Enfim, depois de um tempinho de argumentações inúteis de ambos os lados, Toletinho respirou fundo, desligou o telefone, calçou os sapatos, pegou as chaves do carro e dirigiu-se ao consultório a fim de atender o Dito em caráter de urgência, haja visto que seria impossível para o compadre negligente, passar o fim de semana sem o “centroavante” direito, apelido carinhoso que dava aos incisivos centrais.

Após desligar o alarme, e ligar todos os botões para fazer funcionar o consultório, pediu ao paciente que sentasse na cadeira odontológica. Ah... aquela hora mágica em que o Dentista liga a luz do refletor e ilumina a boca do seu paciente... Lá estava o remanescente da raiz, quase “nu”, vestindo apenas um pino de metal fundido. Realmente, nada de coroa colada ao dente.

— Muito bem, Dito. Como você perdeu a peça, vou lhe fazer outra coroa provisória. Terá um pequeno custo de setecentos reais, mais o atendimento de urgência, trezentos e cinquenta reais, será um total de um mil e cinquenta reais... 

— O que?? Mas compadre... vai me cobrar isso tudo?? Por uma pequenina coroa?

— ISSO TUDO? Não, Dito, SÓ ISSO, porque terei que fazer outra coroa, coisa que dá trabalho e bem longe do meu horário normal de trabalho!

Conclusão: o paciente não concordou em pagar outra provisória e disse que ia procurar melhor a coroa perdida em sua casa. Com certeza, a coroa deveria estar em algum lugar que ele esquecera de vasculhar.

E foi assim que aquela sexta feira acabou: o paciente saiu sem o centroavante e Toletinho sem o pagamento, mas com a promessa de que, quando a coroa fosse encontrada, ele acertaria o valor do atendimento. É claro que isso fez com que pela centésima vez, o velho Dentista lamentasse por precisar atender compadres... e até por ter afilhados.

Dali uns poucos dias, volta o compadre Dito ao consultório, portando a bendita coroa provisória, embrulhada em um pedaço de papel higiênico, dizendo que a Zuleika, sua esposa a havia encontrado. 

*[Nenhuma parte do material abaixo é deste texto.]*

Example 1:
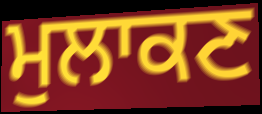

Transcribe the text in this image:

ਮੁਲਾਕਣ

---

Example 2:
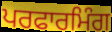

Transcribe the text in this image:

ਪਰਫਾਰਮਿੰਗ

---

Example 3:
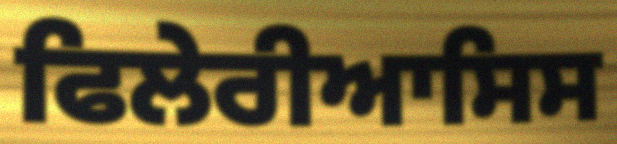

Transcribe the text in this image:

ਫਿਲੇਰੀਆਸਿਸ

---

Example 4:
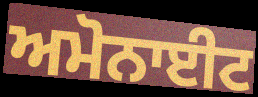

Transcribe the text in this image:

ਅਮੋਨਾਈਟ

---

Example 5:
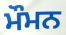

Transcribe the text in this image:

ਮੌਮਨ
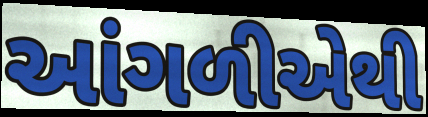
આંગળીએથી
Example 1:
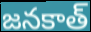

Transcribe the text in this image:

జనకాత్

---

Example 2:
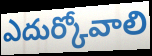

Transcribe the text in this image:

ఎదుర్కోవాలి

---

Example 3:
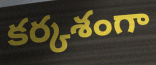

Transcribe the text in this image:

కర్కశంగా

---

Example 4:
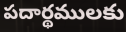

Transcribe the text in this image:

పదార్థములకు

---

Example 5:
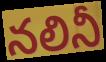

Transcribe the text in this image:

నలినీ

Para a alegria de todos, a coroa foi cimentada no dente, o paciente fez o pagamento, não sem reclamar do preço do atendimento, é claro, e não sem o espirituoso Dentista dizer:

— Meu caro compadre, se você não sabe fazer nem colar uma provisória, contente-se em pagar por esta e não perdê-la pelos próximos 3 anos!

O ilustre paciente saiu prometendo que voltaria no próximo mês para fazer a definitiva.

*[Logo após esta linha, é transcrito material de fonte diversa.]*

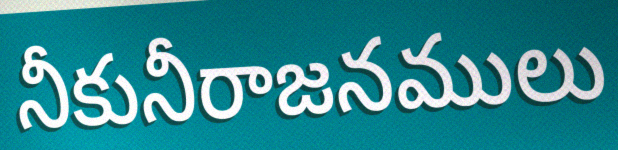
నీకునీరాజనములు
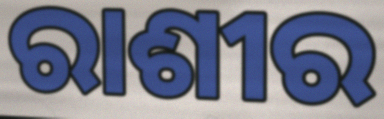
ରାଶୀର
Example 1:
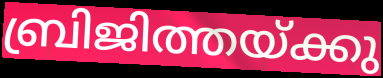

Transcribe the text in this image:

ബ്രിജിത്തയ്ക്കു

No dia posterior a esse fato, andava Toletinho ali pelas bandas da Praça Getúlio Vargas, quando encontra sua comadre, a Zuleika, esposa do Dito do Bebelo Alves.

Após os cumprimentos, Toletinho pergunta à comadre:

— E então, comadre, ainda bem que deu tudo certo com o Dito encontrando a provisória perdida, heim?

Zuleica olhou o doutor com uma carinha de nojo e disse:

— Uai, compadre, sinceramente, depois dele ter engolido a coroa, eu não sei se podemos dizer que deu certo né?